━━ DATA SHOWN
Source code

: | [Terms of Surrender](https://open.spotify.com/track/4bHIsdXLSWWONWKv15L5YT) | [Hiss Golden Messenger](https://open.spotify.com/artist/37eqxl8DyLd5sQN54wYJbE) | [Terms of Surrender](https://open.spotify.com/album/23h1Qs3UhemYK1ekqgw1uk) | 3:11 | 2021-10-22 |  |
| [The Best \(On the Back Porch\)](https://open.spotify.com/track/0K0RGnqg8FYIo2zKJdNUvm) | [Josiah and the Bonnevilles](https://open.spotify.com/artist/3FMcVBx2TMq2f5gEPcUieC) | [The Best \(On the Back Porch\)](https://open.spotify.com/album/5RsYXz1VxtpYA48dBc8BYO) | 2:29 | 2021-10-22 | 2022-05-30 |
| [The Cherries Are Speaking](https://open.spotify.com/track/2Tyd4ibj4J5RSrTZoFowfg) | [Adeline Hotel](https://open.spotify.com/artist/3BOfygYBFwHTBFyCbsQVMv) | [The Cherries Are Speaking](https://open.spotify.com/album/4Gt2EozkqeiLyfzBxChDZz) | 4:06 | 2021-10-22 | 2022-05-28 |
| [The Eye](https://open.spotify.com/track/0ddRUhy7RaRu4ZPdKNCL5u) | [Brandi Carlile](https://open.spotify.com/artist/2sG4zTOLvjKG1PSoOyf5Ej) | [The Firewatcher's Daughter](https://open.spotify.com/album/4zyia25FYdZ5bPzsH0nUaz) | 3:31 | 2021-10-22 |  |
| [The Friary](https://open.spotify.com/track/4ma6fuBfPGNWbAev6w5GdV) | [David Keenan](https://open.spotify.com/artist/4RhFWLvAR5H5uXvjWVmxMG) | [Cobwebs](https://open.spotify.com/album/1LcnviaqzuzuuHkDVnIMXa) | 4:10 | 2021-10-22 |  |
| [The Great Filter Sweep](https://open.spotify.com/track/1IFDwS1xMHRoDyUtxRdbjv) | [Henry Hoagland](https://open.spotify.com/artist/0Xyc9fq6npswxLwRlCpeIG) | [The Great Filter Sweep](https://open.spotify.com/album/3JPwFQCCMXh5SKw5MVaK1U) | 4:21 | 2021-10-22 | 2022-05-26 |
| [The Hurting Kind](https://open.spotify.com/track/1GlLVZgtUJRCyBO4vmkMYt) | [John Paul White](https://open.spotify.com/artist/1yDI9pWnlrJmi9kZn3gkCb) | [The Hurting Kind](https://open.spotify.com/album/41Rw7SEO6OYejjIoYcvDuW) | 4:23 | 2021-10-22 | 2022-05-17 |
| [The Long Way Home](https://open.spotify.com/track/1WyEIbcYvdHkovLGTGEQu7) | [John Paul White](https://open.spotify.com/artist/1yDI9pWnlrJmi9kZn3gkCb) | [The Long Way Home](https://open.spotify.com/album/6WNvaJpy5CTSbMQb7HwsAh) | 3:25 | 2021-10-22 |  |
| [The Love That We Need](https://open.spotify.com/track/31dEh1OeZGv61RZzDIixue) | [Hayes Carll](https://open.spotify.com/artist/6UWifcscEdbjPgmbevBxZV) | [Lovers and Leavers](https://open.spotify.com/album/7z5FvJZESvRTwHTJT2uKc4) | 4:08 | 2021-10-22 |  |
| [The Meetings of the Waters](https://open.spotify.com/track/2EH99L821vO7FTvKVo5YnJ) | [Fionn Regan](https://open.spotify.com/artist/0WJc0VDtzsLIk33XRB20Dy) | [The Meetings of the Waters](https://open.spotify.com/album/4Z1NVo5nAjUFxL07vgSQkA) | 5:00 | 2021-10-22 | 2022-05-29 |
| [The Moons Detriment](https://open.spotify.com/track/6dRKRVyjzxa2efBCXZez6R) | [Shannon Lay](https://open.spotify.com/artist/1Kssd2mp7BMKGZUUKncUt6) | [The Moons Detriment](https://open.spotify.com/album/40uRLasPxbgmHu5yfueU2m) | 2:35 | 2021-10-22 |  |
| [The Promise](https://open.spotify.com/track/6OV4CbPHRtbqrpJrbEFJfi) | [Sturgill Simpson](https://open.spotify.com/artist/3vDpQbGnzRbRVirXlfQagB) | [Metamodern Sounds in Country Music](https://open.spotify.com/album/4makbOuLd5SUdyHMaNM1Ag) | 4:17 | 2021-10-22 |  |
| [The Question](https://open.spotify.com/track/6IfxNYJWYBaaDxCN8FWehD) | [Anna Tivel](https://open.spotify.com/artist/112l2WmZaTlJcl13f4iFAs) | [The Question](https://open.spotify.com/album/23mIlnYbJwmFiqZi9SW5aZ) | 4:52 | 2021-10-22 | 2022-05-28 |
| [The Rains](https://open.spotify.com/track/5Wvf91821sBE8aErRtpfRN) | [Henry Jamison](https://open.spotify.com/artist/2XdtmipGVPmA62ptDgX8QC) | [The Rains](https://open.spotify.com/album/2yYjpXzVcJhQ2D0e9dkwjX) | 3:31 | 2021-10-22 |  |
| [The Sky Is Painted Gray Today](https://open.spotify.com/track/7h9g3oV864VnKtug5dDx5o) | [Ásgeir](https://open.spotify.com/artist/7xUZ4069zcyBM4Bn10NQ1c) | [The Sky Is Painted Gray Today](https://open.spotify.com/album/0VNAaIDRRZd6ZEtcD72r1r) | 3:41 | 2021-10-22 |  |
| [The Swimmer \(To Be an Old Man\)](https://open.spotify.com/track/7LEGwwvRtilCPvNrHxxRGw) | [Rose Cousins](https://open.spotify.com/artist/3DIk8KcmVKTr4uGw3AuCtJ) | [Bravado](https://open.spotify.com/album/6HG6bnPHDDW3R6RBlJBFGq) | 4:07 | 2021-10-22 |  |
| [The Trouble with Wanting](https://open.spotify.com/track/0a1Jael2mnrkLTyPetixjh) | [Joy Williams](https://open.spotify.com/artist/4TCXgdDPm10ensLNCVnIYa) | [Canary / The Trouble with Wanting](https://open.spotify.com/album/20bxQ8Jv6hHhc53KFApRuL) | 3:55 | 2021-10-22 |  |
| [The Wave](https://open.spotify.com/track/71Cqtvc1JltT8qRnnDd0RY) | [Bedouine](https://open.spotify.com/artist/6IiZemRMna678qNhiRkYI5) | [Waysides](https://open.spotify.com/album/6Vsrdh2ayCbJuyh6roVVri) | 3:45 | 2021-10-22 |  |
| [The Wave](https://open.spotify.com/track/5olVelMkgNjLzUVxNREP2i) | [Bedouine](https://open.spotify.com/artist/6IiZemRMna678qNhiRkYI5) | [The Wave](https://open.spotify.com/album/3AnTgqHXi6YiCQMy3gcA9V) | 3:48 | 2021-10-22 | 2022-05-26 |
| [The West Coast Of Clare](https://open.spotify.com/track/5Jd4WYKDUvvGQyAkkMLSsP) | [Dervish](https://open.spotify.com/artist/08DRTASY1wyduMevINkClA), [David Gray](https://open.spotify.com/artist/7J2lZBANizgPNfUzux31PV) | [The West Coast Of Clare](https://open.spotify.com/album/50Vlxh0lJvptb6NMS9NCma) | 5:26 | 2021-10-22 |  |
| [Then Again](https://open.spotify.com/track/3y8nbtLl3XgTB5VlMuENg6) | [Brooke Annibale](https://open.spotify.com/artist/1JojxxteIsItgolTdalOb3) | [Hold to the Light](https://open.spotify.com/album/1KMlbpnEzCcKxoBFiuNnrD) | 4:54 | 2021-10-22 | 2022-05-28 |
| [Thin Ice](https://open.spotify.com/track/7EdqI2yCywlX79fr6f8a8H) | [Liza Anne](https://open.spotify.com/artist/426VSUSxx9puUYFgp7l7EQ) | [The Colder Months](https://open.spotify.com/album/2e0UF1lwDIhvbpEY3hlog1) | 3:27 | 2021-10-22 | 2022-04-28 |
━━━━
TASK GOAL
Please present the lines above as a numbered list, leaving out any blank lines.

ANSWER TO THIS PROBLEM
1. Source code
2. : | [Terms of Surrender](https://open.spotify.com/track/4bHIsdXLSWWONWKv15L5YT) | [Hiss Golden Messenger](https://open.spotify.com/artist/37eqxl8DyLd5sQN54wYJbE) | [Terms of Surrender](https://open.spotify.com/album/23h1Qs3UhemYK1ekqgw1uk) | 3:11 | 2021-10-22 |  |
3. | [The Best \(On the Back Porch\)](https://open.spotify.com/track/0K0RGnqg8FYIo2zKJdNUvm) | [Josiah and the Bonnevilles](https://open.spotify.com/artist/3FMcVBx2TMq2f5gEPcUieC) | [The Best \(On the Back Porch\)](https://open.spotify.com/album/5RsYXz1VxtpYA48dBc8BYO) | 2:29 | 2021-10-22 | 2022-05-30 |
4. | [The Cherries Are Speaking](https://open.spotify.com/track/2Tyd4ibj4J5RSrTZoFowfg) | [Adeline Hotel](https://open.spotify.com/artist/3BOfygYBFwHTBFyCbsQVMv) | [The Cherries Are Speaking](https://open.spotify.com/album/4Gt2EozkqeiLyfzBxChDZz) | 4:06 | 2021-10-22 | 2022-05-28 |
5. | [The Eye](https://open.spotify.com/track/0ddRUhy7RaRu4ZPdKNCL5u) | [Brandi Carlile](https://open.spotify.com/artist/2sG4zTOLvjKG1PSoOyf5Ej) | [The Firewatcher's Daughter](https://open.spotify.com/album/4zyia25FYdZ5bPzsH0nUaz) | 3:31 | 2021-10-22 |  |
6. | [The Friary](https://open.spotify.com/track/4ma6fuBfPGNWbAev6w5GdV) | [David Keenan](https://open.spotify.com/artist/4RhFWLvAR5H5uXvjWVmxMG) | [Cobwebs](https://open.spotify.com/album/1LcnviaqzuzuuHkDVnIMXa) | 4:10 | 2021-10-22 |  |
7. | [The Great Filter Sweep](https://open.spotify.com/track/1IFDwS1xMHRoDyUtxRdbjv) | [Henry Hoagland](https://open.spotify.com/artist/0Xyc9fq6npswxLwRlCpeIG) | [The Great Filter Sweep](https://open.spotify.com/album/3JPwFQCCMXh5SKw5MVaK1U) | 4:21 | 2021-10-22 | 2022-05-26 |
8. | [The Hurting Kind](https://open.spotify.com/track/1GlLVZgtUJRCyBO4vmkMYt) | [John Paul White](https://open.spotify.com/artist/1yDI9pWnlrJmi9kZn3gkCb) | [The Hurting Kind](https://open.spotify.com/album/41Rw7SEO6OYejjIoYcvDuW) | 4:23 | 2021-10-22 | 2022-05-17 |
9. | [The Long Way Home](https://open.spotify.com/track/1WyEIbcYvdHkovLGTGEQu7) | [John Paul White](https://open.spotify.com/artist/1yDI9pWnlrJmi9kZn3gkCb) | [The Long Way Home](https://open.spotify.com/album/6WNvaJpy5CTSbMQb7HwsAh) | 3:25 | 2021-10-22 |  |
10. | [The Love That We Need](https://open.spotify.com/track/31dEh1OeZGv61RZzDIixue) | [Hayes Carll](https://open.spotify.com/artist/6UWifcscEdbjPgmbevBxZV) | [Lovers and Leavers](https://open.spotify.com/album/7z5FvJZESvRTwHTJT2uKc4) | 4:08 | 2021-10-22 |  |
11. | [The Meetings of the Waters](https://open.spotify.com/track/2EH99L821vO7FTvKVo5YnJ) | [Fionn Regan](https://open.spotify.com/artist/0WJc0VDtzsLIk33XRB20Dy) | [The Meetings of the Waters](https://open.spotify.com/album/4Z1NVo5nAjUFxL07vgSQkA) | 5:00 | 2021-10-22 | 2022-05-29 |
12. | [The Moons Detriment](https://open.spotify.com/track/6dRKRVyjzxa2efBCXZez6R) | [Shannon Lay](https://open.spotify.com/artist/1Kssd2mp7BMKGZUUKncUt6) | [The Moons Detriment](https://open.spotify.com/album/40uRLasPxbgmHu5yfueU2m) | 2:35 | 2021-10-22 |  |
13. | [The Promise](https://open.spotify.com/track/6OV4CbPHRtbqrpJrbEFJfi) | [Sturgill Simpson](https://open.spotify.com/artist/3vDpQbGnzRbRVirXlfQagB) | [Metamodern Sounds in Country Music](https://open.spotify.com/album/4makbOuLd5SUdyHMaNM1Ag) | 4:17 | 2021-10-22 |  |
14. | [The Question](https://open.spotify.com/track/6IfxNYJWYBaaDxCN8FWehD) | [Anna Tivel](https://open.spotify.com/artist/112l2WmZaTlJcl13f4iFAs) | [The Question](https://open.spotify.com/album/23mIlnYbJwmFiqZi9SW5aZ) | 4:52 | 2021-10-22 | 2022-05-28 |
15. | [The Rains](https://open.spotify.com/track/5Wvf91821sBE8aErRtpfRN) | [Henry Jamison](https://open.spotify.com/artist/2XdtmipGVPmA62ptDgX8QC) | [The Rains](https://open.spotify.com/album/2yYjpXzVcJhQ2D0e9dkwjX) | 3:31 | 2021-10-22 |  |
16. | [The Sky Is Painted Gray Today](https://open.spotify.com/track/7h9g3oV864VnKtug5dDx5o) | [Ásgeir](https://open.spotify.com/artist/7xUZ4069zcyBM4Bn10NQ1c) | [The Sky Is Painted Gray Today](https://open.spotify.com/album/0VNAaIDRRZd6ZEtcD72r1r) | 3:41 | 2021-10-22 |  |
17. | [The Swimmer \(To Be an Old Man\)](https://open.spotify.com/track/7LEGwwvRtilCPvNrHxxRGw) | [Rose Cousins](https://open.spotify.com/artist/3DIk8KcmVKTr4uGw3AuCtJ) | [Bravado](https://open.spotify.com/album/6HG6bnPHDDW3R6RBlJBFGq) | 4:07 | 2021-10-22 |  |
18. | [The Trouble with Wanting](https://open.spotify.com/track/0a1Jael2mnrkLTyPetixjh) | [Joy Williams](https://open.spotify.com/artist/4TCXgdDPm10ensLNCVnIYa) | [Canary / The Trouble with Wanting](https://open.spotify.com/album/20bxQ8Jv6hHhc53KFApRuL) | 3:55 | 2021-10-22 |  |
19. | [The Wave](https://open.spotify.com/track/71Cqtvc1JltT8qRnnDd0RY) | [Bedouine](https://open.spotify.com/artist/6IiZemRMna678qNhiRkYI5) | [Waysides](https://open.spotify.com/album/6Vsrdh2ayCbJuyh6roVVri) | 3:45 | 2021-10-22 |  |
20. | [The Wave](https://open.spotify.com/track/5olVelMkgNjLzUVxNREP2i) | [Bedouine](https://open.spotify.com/artist/6IiZemRMna678qNhiRkYI5) | [The Wave](https://open.spotify.com/album/3AnTgqHXi6YiCQMy3gcA9V) | 3:48 | 2021-10-22 | 2022-05-26 |
21. | [The West Coast Of Clare](https://open.spotify.com/track/5Jd4WYKDUvvGQyAkkMLSsP) | [Dervish](https://open.spotify.com/artist/08DRTASY1wyduMevINkClA), [David Gray](https://open.spotify.com/artist/7J2lZBANizgPNfUzux31PV) | [The West Coast Of Clare](https://open.spotify.com/album/50Vlxh0lJvptb6NMS9NCma) | 5:26 | 2021-10-22 |  |
22. | [Then Again](https://open.spotify.com/track/3y8nbtLl3XgTB5VlMuENg6) | [Brooke Annibale](https://open.spotify.com/artist/1JojxxteIsItgolTdalOb3) | [Hold to the Light](https://open.spotify.com/album/1KMlbpnEzCcKxoBFiuNnrD) | 4:54 | 2021-10-22 | 2022-05-28 |
23. | [Thin Ice](https://open.spotify.com/track/7EdqI2yCywlX79fr6f8a8H) | [Liza Anne](https://open.spotify.com/artist/426VSUSxx9puUYFgp7l7EQ) | [The Colder Months](https://open.spotify.com/album/2e0UF1lwDIhvbpEY3hlog1) | 3:27 | 2021-10-22 | 2022-04-28 |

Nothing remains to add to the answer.